年金、福祉、格差是正、国民の生活がかかっている問題は山ほどあるというのに、なぜそれを論じないのだろう。新聞テレビはなぜ、目隠しでもするように報道しないのだろう。
今年は、物価上昇が津波のように押し寄せて、ほんとうに生活を苦しめようとしている。私は恐怖感さえ覚えているというのに、生活の問題は誰の念頭にもないかのようだ。

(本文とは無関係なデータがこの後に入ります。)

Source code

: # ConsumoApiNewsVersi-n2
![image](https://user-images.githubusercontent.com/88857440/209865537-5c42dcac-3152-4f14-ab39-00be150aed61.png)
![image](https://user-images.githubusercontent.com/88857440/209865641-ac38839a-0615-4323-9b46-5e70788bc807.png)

このことについては、後でいくらでも書いていこうと思う。

さて、もう一本は「28週後」。
いわゆるゾンビ映画だ。5年前に公開された「28時間後」の続編だが、私は前作は観ていない。
でも、違和感なく入って行けた。
「レイジウィルス」というウィルスに感染すると、とたんに凶暴なゾンビになり見境なく人間を襲い始める。で、襲われた人間は肉をかじり取られたりすると傷口から感染して同じように凶暴になってしまう。イギリスで発生したこの病気はロンドンを滅ぼしてしまい、アメリカ軍が出動してようやく鎮圧させる。イギリス軍ではなくてアメリカ軍というところが、この種の映画の定番といえるだろうか。
28週後
アメリカ軍は最新鋭の装備で街を徹底的に管理するのだけれども、不埒な2人の子どもが汚染された地域に入り込んだのがきっかけで感染者が再発生してしまう。
で、アメリカ軍が取る対策は何かというと、ゾンビと化した人間は片端から射殺すること。
しかし、いったん発生したゾンビたちは増殖しながら逃げまどう人々を追いかけるから、狙撃手たちも誰を撃っていいのかわからなくなる。このあたりが、なかなか上手いところだ。

そこでアメリカ軍はやむなく「全員射殺」を命じるのだ。
ウィルスから人間を守るために派遣された軍が、無辜の民衆を標的にするというのは、現実にアメリカがイラクでやっていることを揶揄しているのだろう。
自由と平和を守るために、アメリカは何度、他国に軍隊を送り、殺戮を繰り返してきたことだろうか。そして武力による鎮圧は、本当に平和をもたらすことができるとでも思っているのだろうか。
この映画では、結局、人間をゾンビにするウィルスに対する対抗手段は描かれず、アメリカ軍による「平和維持」の失敗と、その結果としてウィルスが全世界に広がっていくことを暗示して終わる。それはちょうど、イラク侵攻以降、テロが世界に拡散したのと同じ構図だ。
映画としてはちょっとばかり消化不良の印象は免れないが、まずまずの面白さだった。
それにしても、言うことを聞かない子どもには、お仕置きが必要だ。